Major changes proposed in AB 26: Sullivan described several types of statutory updates in the bill. Among them are (1) clarifying that dams not meeting simple height or capacity thresholds may still be jurisdictional if they create high or significant hazard (for example, small dams in series); (2) allowing digital submittals and removing triplicate plan submission requirements; (3) clarifying land‑access language for inspections and streamlining notice procedures to owners; and (4) adding liability‑protection language for staff performing inspections, emergency response or enforcement actions consistent with existing chapter 41 protections.
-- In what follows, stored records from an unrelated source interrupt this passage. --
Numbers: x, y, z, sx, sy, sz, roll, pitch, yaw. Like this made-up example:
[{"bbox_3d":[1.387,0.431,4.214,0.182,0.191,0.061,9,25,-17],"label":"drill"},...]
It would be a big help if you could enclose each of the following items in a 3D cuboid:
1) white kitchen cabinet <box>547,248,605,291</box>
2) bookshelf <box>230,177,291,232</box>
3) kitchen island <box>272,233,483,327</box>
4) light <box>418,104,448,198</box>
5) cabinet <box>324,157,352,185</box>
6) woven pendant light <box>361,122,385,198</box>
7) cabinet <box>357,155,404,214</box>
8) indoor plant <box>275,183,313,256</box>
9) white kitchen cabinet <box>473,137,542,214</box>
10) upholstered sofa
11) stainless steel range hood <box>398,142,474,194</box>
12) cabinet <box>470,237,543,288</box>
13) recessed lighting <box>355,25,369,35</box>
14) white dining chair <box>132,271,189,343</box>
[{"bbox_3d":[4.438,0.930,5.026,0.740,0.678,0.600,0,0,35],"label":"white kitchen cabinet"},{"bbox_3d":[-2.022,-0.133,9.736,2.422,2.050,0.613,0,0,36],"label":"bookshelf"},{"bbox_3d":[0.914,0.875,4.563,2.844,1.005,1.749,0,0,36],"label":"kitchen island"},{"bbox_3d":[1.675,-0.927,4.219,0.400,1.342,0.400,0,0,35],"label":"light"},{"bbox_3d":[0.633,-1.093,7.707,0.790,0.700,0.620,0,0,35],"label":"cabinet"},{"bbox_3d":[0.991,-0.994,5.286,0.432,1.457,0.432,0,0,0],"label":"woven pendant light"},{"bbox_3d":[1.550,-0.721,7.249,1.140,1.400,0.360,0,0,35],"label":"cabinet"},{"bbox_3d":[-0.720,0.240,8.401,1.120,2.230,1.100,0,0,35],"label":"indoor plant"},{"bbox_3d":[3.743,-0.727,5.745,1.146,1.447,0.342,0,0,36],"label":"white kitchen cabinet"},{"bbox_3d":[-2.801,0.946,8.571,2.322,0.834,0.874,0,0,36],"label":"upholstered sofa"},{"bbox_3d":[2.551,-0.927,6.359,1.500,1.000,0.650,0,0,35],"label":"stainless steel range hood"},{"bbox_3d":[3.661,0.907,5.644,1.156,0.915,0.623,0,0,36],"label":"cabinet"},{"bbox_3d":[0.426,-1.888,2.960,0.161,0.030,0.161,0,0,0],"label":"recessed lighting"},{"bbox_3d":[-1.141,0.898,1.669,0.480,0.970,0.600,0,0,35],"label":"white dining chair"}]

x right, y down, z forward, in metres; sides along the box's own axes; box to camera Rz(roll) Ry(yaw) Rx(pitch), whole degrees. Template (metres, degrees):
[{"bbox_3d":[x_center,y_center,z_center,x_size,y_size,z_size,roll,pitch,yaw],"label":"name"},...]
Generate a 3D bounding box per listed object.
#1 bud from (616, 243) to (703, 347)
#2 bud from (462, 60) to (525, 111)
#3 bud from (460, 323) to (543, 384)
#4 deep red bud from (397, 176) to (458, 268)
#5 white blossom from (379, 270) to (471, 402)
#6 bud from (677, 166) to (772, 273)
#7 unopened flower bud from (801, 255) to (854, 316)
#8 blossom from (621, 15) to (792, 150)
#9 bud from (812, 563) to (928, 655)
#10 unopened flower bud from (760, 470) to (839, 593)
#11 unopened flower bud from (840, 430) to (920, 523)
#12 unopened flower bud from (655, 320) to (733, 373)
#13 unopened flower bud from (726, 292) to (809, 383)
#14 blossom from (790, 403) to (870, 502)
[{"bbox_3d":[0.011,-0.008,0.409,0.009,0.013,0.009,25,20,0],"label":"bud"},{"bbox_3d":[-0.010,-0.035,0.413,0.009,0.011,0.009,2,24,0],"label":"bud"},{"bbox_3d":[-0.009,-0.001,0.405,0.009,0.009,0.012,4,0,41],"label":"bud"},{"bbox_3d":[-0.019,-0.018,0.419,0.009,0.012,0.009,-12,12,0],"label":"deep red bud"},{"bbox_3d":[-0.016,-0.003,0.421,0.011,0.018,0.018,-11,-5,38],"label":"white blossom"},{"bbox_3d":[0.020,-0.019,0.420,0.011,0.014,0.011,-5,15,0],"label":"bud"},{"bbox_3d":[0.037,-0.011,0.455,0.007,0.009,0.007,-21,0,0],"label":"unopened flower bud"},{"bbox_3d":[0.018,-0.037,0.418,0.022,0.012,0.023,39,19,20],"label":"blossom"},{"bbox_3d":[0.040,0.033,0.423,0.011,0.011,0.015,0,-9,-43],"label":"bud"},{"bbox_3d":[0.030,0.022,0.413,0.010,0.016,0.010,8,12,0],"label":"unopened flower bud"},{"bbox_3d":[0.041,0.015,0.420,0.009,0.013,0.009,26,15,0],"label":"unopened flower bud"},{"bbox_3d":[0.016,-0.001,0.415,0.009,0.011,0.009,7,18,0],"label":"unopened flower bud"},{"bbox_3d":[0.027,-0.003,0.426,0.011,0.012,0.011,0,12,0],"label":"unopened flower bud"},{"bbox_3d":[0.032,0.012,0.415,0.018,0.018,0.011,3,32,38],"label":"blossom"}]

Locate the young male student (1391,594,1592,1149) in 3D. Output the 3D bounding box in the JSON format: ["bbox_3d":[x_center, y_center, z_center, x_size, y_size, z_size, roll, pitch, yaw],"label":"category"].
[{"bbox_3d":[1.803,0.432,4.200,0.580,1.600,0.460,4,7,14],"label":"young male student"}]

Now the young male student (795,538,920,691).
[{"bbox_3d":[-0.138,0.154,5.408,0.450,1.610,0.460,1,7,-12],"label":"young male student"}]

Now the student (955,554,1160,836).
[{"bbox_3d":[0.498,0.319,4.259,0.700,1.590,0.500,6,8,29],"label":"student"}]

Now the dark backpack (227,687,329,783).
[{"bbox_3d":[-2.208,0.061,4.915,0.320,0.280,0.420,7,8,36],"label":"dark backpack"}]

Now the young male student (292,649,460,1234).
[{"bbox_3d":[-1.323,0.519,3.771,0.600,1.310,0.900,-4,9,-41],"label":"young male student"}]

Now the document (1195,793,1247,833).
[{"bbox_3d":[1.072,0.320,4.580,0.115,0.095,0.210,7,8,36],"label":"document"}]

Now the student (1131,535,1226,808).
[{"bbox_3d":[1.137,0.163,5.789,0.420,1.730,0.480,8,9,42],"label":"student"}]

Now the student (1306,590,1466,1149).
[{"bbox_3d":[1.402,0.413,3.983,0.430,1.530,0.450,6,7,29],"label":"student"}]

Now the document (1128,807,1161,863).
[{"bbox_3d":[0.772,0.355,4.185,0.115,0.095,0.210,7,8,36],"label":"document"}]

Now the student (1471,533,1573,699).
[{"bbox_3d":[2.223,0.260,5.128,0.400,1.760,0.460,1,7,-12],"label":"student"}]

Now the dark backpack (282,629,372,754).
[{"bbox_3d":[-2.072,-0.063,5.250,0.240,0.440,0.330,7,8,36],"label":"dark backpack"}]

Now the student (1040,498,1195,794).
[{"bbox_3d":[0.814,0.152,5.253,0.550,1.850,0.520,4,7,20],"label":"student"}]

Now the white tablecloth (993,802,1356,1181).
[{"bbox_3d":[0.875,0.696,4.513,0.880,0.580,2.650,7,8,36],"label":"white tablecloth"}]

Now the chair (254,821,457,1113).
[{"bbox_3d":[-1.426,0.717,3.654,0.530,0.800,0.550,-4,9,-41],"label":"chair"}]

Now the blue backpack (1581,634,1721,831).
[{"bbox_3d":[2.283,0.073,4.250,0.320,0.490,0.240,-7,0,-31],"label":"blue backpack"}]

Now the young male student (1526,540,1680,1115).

Sullivan said removing the phrase "authorized agents" from that immunity provision would address concerns raised in committee and is a likely friendly amendment.
Funding and program capacity: Sullivan said dam‑safety work is funded in part by FEMA’s National Dam Safety Program grant and by a dam‑storage fee collected from non‑agricultural reservoirs (the fee currently flows to the state general fund). He said the division is interested in restructuring fee receipts to better support dam safety programs and owner assistance and suggested additional statewide engineering risk assessments could be done with dedicated funding.
Federal jurisdiction and exemptions: The bill clarifies that dams under federal jurisdiction (for example, Bureau of Reclamation or Army Corps of Engineers) are not subject to dual state oversight while they remain federally regulated; committee members asked whether FERC or other federal entities should be explicitly added to that list. Sullivan acknowledged those agencies could be added by amendment but noted federal exemptions raise public‑safety considerations about response and local coordination.
Public comment and reactions: The Great Basin Water Network registered neutral testimony by phone raising concern about any moves to add explicit FERC language because of an ongoing controversial project in White Pine County. The Sierra Club Toiyabe Chapter’s director delivered neutral remarks in person; both organizations said they remained neutral on the bill as written but would scrutinize amendments affecting federal‑jurisdiction dams.
Ending: Sullivan closed by reiterating AB 26 aims to align statute with existing dam‑safety practice, not to expand regulatory authority, and committee members signaled possible technical amendments (removing "authorized agents," and clarifying federal exemptions) for future consideration. No committee vote was recorded at the hearing.